- _Task objective_
Reproduce every line of text in the records below word for word, and leave the pictures out of your answer.

Material for this task section start

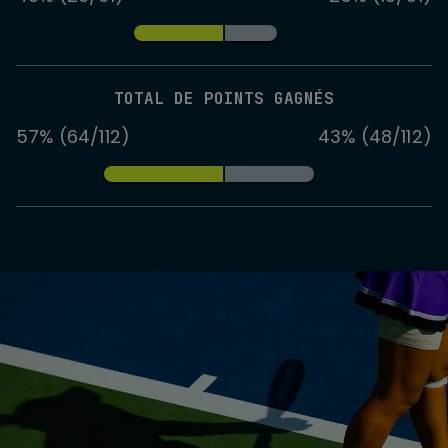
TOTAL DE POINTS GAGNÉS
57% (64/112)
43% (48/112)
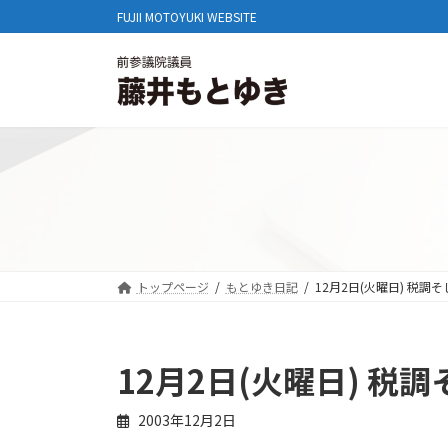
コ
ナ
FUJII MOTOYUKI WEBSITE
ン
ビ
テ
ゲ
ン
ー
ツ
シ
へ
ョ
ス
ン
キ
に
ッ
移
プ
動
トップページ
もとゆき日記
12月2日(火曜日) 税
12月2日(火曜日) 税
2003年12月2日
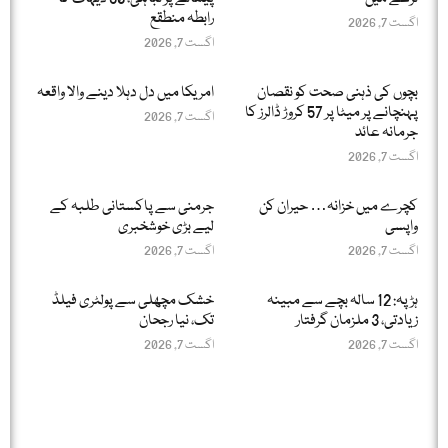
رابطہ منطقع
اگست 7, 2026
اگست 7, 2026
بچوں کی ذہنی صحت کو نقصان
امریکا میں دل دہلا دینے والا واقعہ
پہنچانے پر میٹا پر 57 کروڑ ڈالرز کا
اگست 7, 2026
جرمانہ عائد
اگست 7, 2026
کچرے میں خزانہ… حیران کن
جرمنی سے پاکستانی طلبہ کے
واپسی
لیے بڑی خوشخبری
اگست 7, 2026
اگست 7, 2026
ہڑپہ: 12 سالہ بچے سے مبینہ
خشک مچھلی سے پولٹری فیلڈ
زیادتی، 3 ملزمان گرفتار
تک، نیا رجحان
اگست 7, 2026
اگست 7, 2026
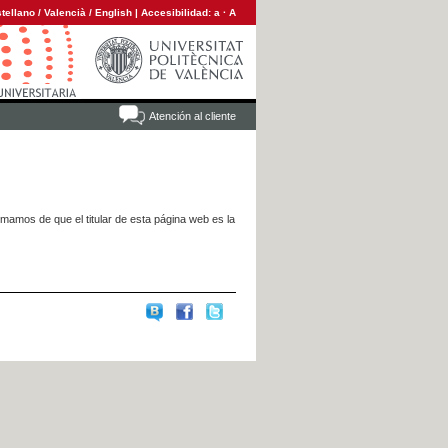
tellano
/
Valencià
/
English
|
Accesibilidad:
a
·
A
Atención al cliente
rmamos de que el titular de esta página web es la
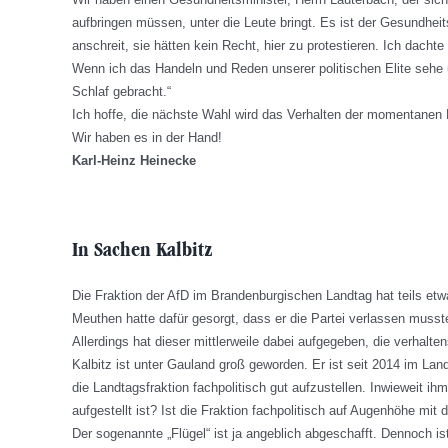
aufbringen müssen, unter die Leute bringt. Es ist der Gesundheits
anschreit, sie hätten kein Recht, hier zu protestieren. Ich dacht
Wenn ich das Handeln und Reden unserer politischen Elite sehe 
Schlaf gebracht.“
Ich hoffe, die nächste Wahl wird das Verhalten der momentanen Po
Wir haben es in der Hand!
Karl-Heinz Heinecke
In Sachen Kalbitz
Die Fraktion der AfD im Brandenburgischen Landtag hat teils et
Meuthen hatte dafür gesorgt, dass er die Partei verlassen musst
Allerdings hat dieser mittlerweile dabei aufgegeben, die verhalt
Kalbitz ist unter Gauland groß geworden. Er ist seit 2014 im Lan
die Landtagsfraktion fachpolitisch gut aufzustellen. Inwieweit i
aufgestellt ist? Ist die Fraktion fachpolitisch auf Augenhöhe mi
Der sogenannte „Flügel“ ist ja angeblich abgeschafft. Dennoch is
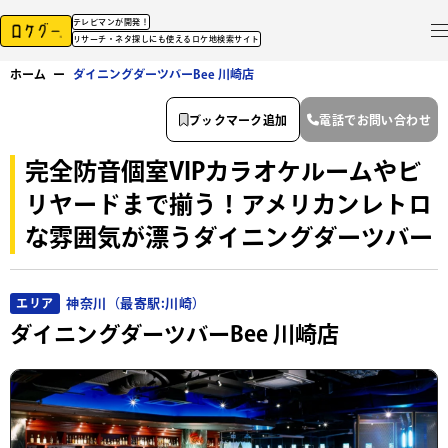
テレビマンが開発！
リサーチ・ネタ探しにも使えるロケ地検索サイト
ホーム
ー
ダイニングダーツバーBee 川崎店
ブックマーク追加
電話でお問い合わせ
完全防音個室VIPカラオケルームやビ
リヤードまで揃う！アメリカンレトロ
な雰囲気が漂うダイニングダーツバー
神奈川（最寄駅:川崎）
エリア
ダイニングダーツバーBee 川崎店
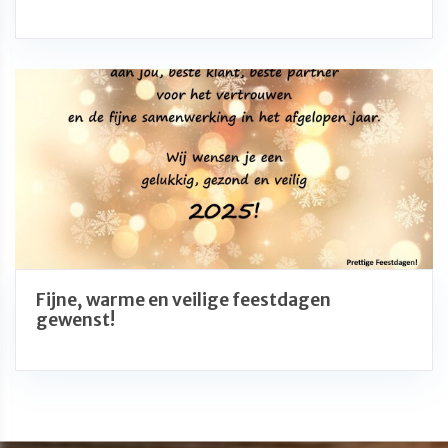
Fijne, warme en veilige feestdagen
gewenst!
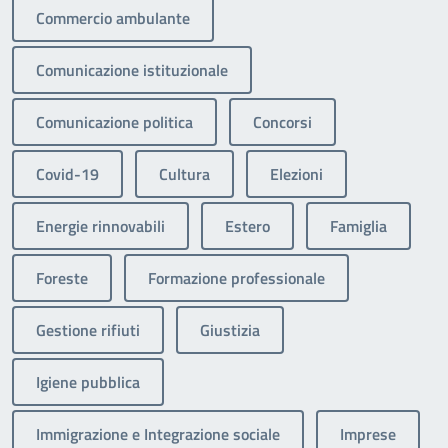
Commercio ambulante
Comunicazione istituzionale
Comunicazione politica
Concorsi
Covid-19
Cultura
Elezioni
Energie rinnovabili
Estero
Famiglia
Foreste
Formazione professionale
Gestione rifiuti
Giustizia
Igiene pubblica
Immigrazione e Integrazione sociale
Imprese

Material for this task section end

- _The completed task_
TOTAL DE POINTS GAGNÉS
57% (64/112)
43% (48/112)
コ
ナ
FUJII MOTOYUKI WEBSITE
ン
ビ
テ
ゲ
ン
ー
ツ
シ
へ
ョ
ス
ン
キ
に
ッ
移
プ
動
トップページ
もとゆき日記
12月2日(火曜日) 税
12月2日(火曜日) 税
2003年12月2日
رابطہ منطقع
اگست 7, 2026
اگست 7, 2026
بچوں کی ذہنی صحت کو نقصان
امریکا میں دل دہلا دینے والا واقعہ
پہنچانے پر میٹا پر 57 کروڑ ڈالرز کا
اگست 7, 2026
جرمانہ عائد
اگست 7, 2026
کچرے میں خزانہ… حیران کن
جرمنی سے پاکستانی طلبہ کے
واپسی
لیے بڑی خوشخبری
اگست 7, 2026
اگست 7, 2026
ہڑپہ: 12 سالہ بچے سے مبینہ
خشک مچھلی سے پولٹری فیلڈ
زیادتی، 3 ملزمان گرفتار
تک، نیا رجحان
اگست 7, 2026
اگست 7, 2026
tellano
/
Valencià
/
English
|
Accesibilidad:
a
·
A
Atención al cliente
rmamos de que el titular de esta página web es la
aufbringen müssen, unter die Leute bringt. Es ist der Gesundheits
anschreit, sie hätten kein Recht, hier zu protestieren. Ich dacht
Wenn ich das Handeln und Reden unserer politischen Elite sehe 
Schlaf gebracht.“
Ich hoffe, die nächste Wahl wird das Verhalten der momentanen Po
Wir haben es in der Hand!
Karl-Heinz Heinecke
In Sachen Kalbitz
Die Fraktion der AfD im Brandenburgischen Landtag hat teils et
Meuthen hatte dafür gesorgt, dass er die Partei verlassen musst
Allerdings hat dieser mittlerweile dabei aufgegeben, die verhalt
Kalbitz ist unter Gauland groß geworden. Er ist seit 2014 im Lan
die Landtagsfraktion fachpolitisch gut aufzustellen. Inwieweit i
aufgestellt ist? Ist die Fraktion fachpolitisch auf Augenhöhe mi
Der sogenannte „Flügel“ ist ja angeblich abgeschafft. Dennoch is
テレビマンが開発！
リサーチ・ネタ探しにも使えるロケ地検索サイト
ホーム
ー
ダイニングダーツバーBee 川崎店
ブックマーク追加
電話でお問い合わせ
完全防音個室VIPカラオケルームやビ
リヤードまで揃う！アメリカンレトロ
な雰囲気が漂うダイニングダーツバー
神奈川（最寄駅:川崎）
エリア
ダイニングダーツバーBee 川崎店
Fijne, warme en veilige feestdagen
gewenst!
Commercio ambulante
Comunicazione istituzionale
Comunicazione politica
Concorsi
Covid-19
Cultura
Elezioni
Energie rinnovabili
Estero
Famiglia
Foreste
Formazione professionale
Gestione rifiuti
Giustizia
Igiene pubblica
Immigrazione e Integrazione sociale
Imprese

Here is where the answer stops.